### Passage provided
>>>>>
Illumined Sauna (via Pontremoli 28), by EMC, has a bar, large Finnish sauna, steam room and Jacuzzi; private cabins, free WiFi and massage services, Saturday Night Sauna until 8am Sunday.

Terme di Roma Internazionale (via Persio 4), an old-style men's sauna out a bit from the center, open daily 11am-11pm with steam and dry saunas, maze and darkroom.

 

Nightclubs, dancing

For dancing, Rome has an energetic line-up, with circuit parties popping up all over, but also some regular weekly venues. Most have one or two nights when they're gay, or busy. Many clubs and circuit parties take a break during summer months, returning in September or October for a new season until June. Party nights move around a lot, so double check venues ahead of time, before heading out to the clubs.

Alter Ego at Eden Roma (piazzale dello Stadio Olimpico 5-6) and other locations; Sunday night buffet food and Pop dance parties with resident and guest DJs.

Amigdala at various venues; monthly Saturday queer electronic music parties with live concerts, film screenings, videos, visuals, and art.

Bear Mondays at Cappella Orsini Club (passetto del Biscione 90) and other venues; gay bear dance parties, no cover charge. Bears Invasion takes place in late Summer, usually at Qube.

COCKtail Sunday evening buffet dinners, cocktails & DJ disco parties with go-go boys - moves around the various clubs - check their website/facebook updates.

COX at Qube Club (via Portonaccio 212) or Alien Disco Roma (via Velletri), private men-only party occasionally in Rome, but usually in Milan and Bologna.

Frutta e Verdura (via di Santa Passera 27), October through May Sunday morning after-hour dance parties 4:30-11am for a gay/mixed crowd.

Gasometro (via del Porto Fluviale), mixed crowd performance arts space, dance, theatre, music, film; cafes and bars.

Gelosia at Rebel Club (Galilei, 74), Friday LGBT Pop dance club nights, young mixed 18-40 international crowd. Gaycs safer sex free information and condoms. ASSO/ AssoSex ASX membership cards.

G I Am at Planet Roma (via del Commercio 36), popular Saturday gay dance nights at 6-room club with 3 dance floors, playing House, Commercial, remixes, RnB, and NuDisco; garden area, sexy shows and dancers, plus women-only area. See FB.

Glamorize at Rashõmon Club (via degli Argonauti 16) and other venues; gay-friendly Wedneday dance nights from 8pm with food, cocktails and DJ sets.

Monk Club (via Giuseppe Mirri 35), performance space, music, happenings, film screenings, theater, garden and cafe.

Muccassassina at Qube Club (via Portonaccio 212) or Alien (via Velletri 13), long-time gay/mixed Friday dance party on three levels, drag shows and other live performances, go-go boys, local and international DJs, men-only cruise area with dark room, maze, porn, and sex shows.
<<<<<
### Description of the task
Say whether each statement agrees with the Rome nightlife guide, answering yes or no and quoting the words from the guide that decide it.
1. Frutta e Verdura holds its after-hour dance parties from October through May.
2. Bear Mondays charge a cover.
3. Terme di Roma Internazionale stays open until 8am on Sunday.
The records that come next are separate material and have nothing to do with the Rome nightlife guide.

### Supplied data
>>>>>
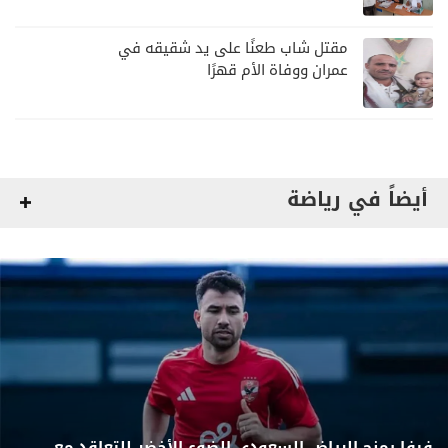
مقتل شاب طعنًا على يد شقيقه في
عمران ووفاة الأم قهرًا
أيضاً في رياضة
فيفا يمنح الرياض السعودي الضوء الأخضر للتعاقد مع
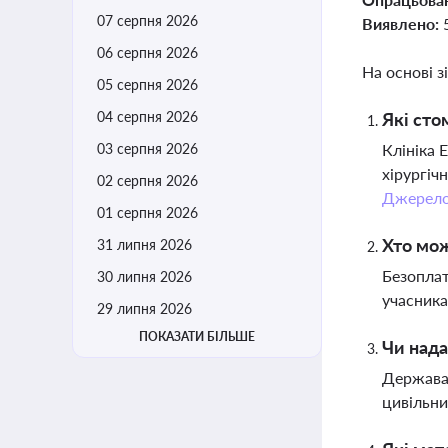
07 серпня 2026
Виявлено:
06 серпня 2026
На основі з
05 серпня 2026
04 серпня 2026
Які сто
03 серпня 2026
Клініка 
хірургіч
02 серпня 2026
Джерел
01 серпня 2026
Хто мож
31 липня 2026
Безоплат
30 липня 2026
учасника
29 липня 2026
ПОКАЗАТИ БІЛЬШЕ
Чи нада
Держава 
цивільни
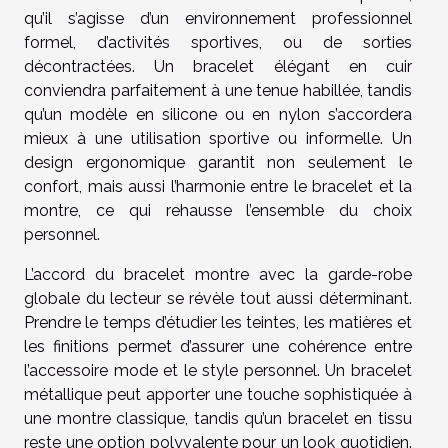
qu’il s’agisse d’un environnement professionnel
formel, d’activités sportives, ou de sorties
décontractées. Un bracelet élégant en cuir
conviendra parfaitement à une tenue habillée, tandis
qu’un modèle en silicone ou en nylon s’accordera
mieux à une utilisation sportive ou informelle. Un
design ergonomique garantit non seulement le
confort, mais aussi l’harmonie entre le bracelet et la
montre, ce qui rehausse l’ensemble du choix
personnel.
L’accord du bracelet montre avec la garde-robe
globale du lecteur se révèle tout aussi déterminant.
Prendre le temps d’étudier les teintes, les matières et
les finitions permet d’assurer une cohérence entre
l’accessoire mode et le style personnel. Un bracelet
métallique peut apporter une touche sophistiquée à
une montre classique, tandis qu’un bracelet en tissu
reste une option polyvalente pour un look quotidien.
<<<<<
### Exercise output
1. Yes: "October through May Sunday morning after-hour dance parties 4:30-11am"
2. No: "gay bear dance parties, no cover charge"
3. No: "open daily 11am-11pm"